А в целом я считаю, что на блошиные рынки ходить надо: это огромное удовольствие, это азарт, это страсть — как охота или рыбалка.
— Универсальных советов нет. Хороший вкус и умение разбираться в искусстве не являются врожденными. Это приобретенное — долгими годами проб, ошибок и учебы. Естественно, любой человек будет совершать ошибки, и все, что можно посоветовать — больше ходить по музеям, смотреть репродукции работ и постепенно самообразовываться.
Все проходят примерно одни и те же этапы. Каждый начинает с реалистической живописи: «Смотри, как похоже!"
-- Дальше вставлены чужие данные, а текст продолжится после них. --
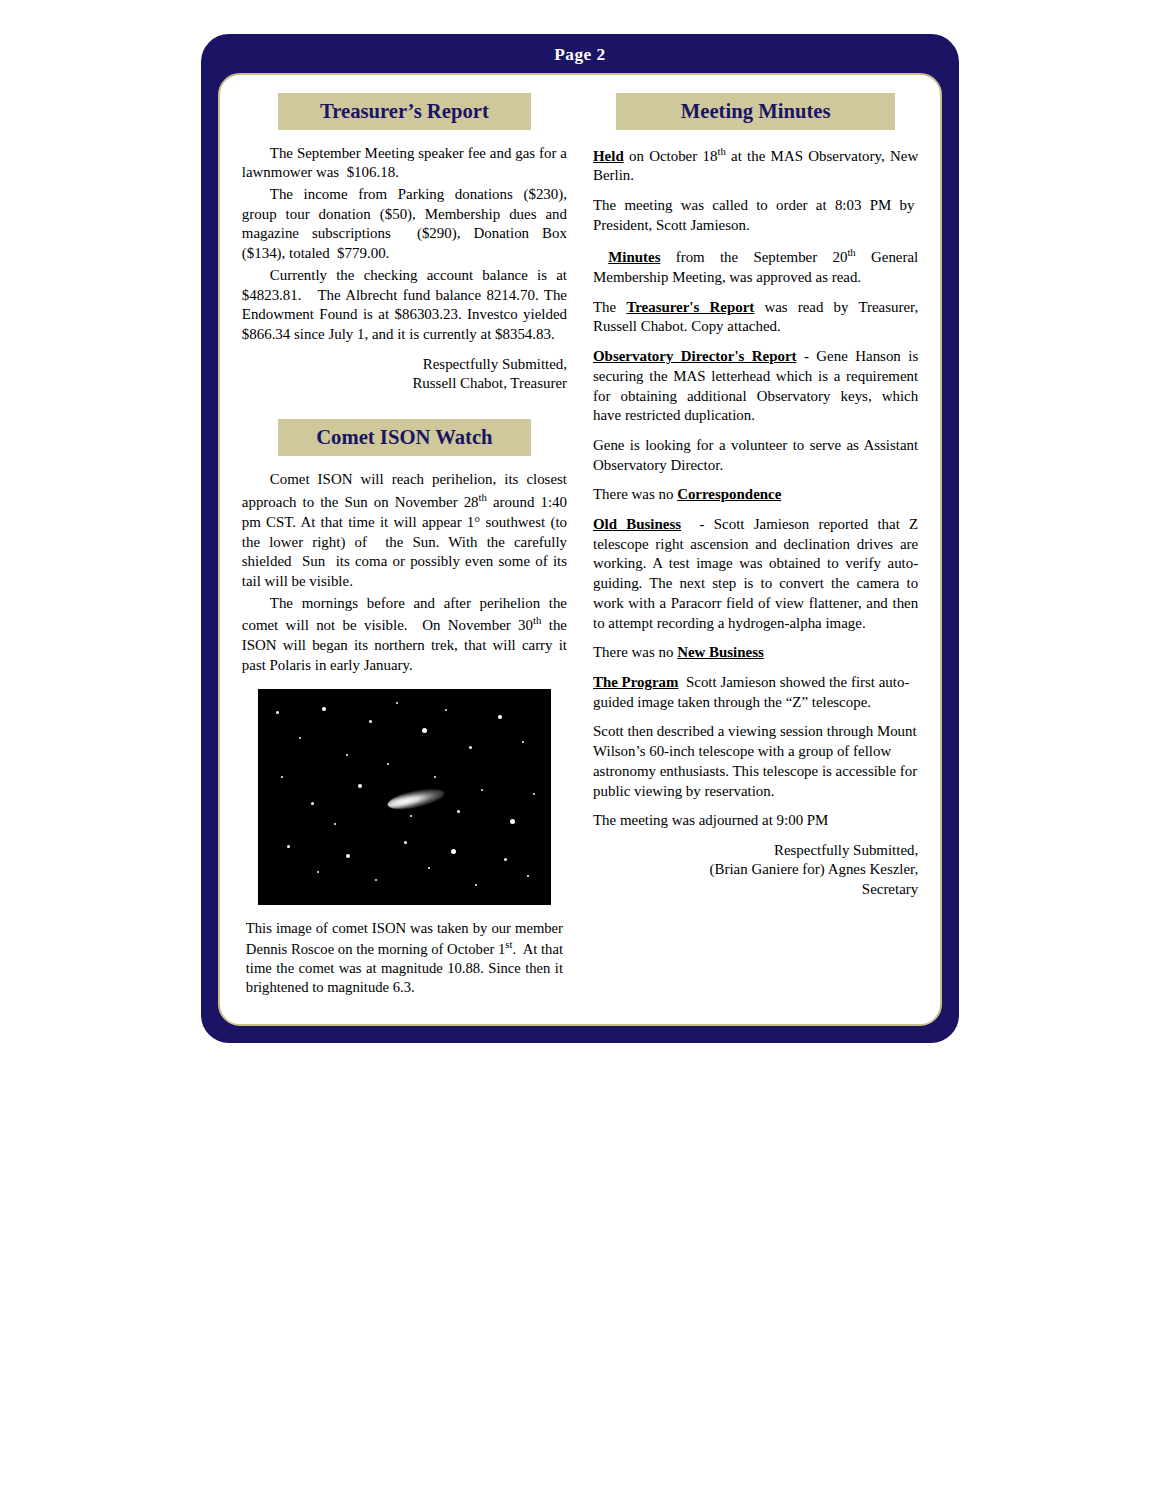Page 2
Treasurer’s Report
The September Meeting speaker fee and gas for a lawnmower was $106.18.
The income from Parking donations ($230), group tour donation ($50), Membership dues and magazine subscriptions ($290), Donation Box ($134), totaled $779.00.
Currently the checking account balance is at $4823.81. The Albrecht fund balance 8214.70. The Endowment Found is at $86303.23. Investco yielded $866.34 since July 1, and it is currently at $8354.83.
Respectfully Submitted,
Russell Chabot, Treasurer
Comet ISON Watch
Comet ISON will reach perihelion, its closest approach to the Sun on November 28th around 1:40 pm CST. At that time it will appear 1° southwest (to the lower right) of the Sun. With the carefully shielded Sun its coma or possibly even some of its tail will be visible.
The mornings before and after perihelion the comet will not be visible. On November 30th the ISON will began its northern trek, that will carry it past Polaris in early January.
This image of comet ISON was taken by our member Dennis Roscoe on the morning of October 1st. At that time the comet was at magnitude 10.88. Since then it brightened to magnitude 6.3.
Meeting Minutes
Held on October 18th at the MAS Observatory, New Berlin.
The meeting was called to order at 8:03 PM by President, Scott Jamieson.
Minutes from the September 20th General Membership Meeting, was approved as read.
The Treasurer's Report was read by Treasurer, Russell Chabot. Copy attached.
Observatory Director's Report - Gene Hanson is securing the MAS letterhead which is a requirement for obtaining additional Observatory keys, which have restricted duplication.
Gene is looking for a volunteer to serve as Assistant Observatory Director.
There was no Correspondence
Old Business - Scott Jamieson reported that Z telescope right ascension and declination drives are working. A test image was obtained to verify auto-guiding. The next step is to convert the camera to work with a Paracorr field of view flattener, and then to attempt recording a hydrogen-alpha image.
There was no New Business
The Program Scott Jamieson showed the first auto-guided image taken through the “Z” telescope.
Scott then described a viewing session through Mount Wilson’s 60-inch telescope with a group of fellow astronomy enthusiasts. This telescope is accessible for public viewing by reservation.
The meeting was adjourned at 9:00 PM
Respectfully Submitted,
(Brian Ganiere for) Agnes Keszler,
Secretary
Следующий этап — это, чаще всего, импрессионизм . Для людей это огромный шаг вперед. Если человек дошел до импрессионистов и ему нравится Ван Гог, в принципе, большинство на этом останавливаются, и считают, что это — венец карьеры. На этом все заканчивается. Соломон Гуггенхайм же тоже хотел собирать импрессионистов. В результате стал собирать абстрактных экспрессионистов, и с ними Америка вошла в мировое искусство (с тем же Поллоком, Ротко и так далее).
Если человек доходит до экспрессионизма, абстрактного экспрессионизма — это уже все. С этого пути он уже никогда не свернет: понятно, что он уже «помешанный».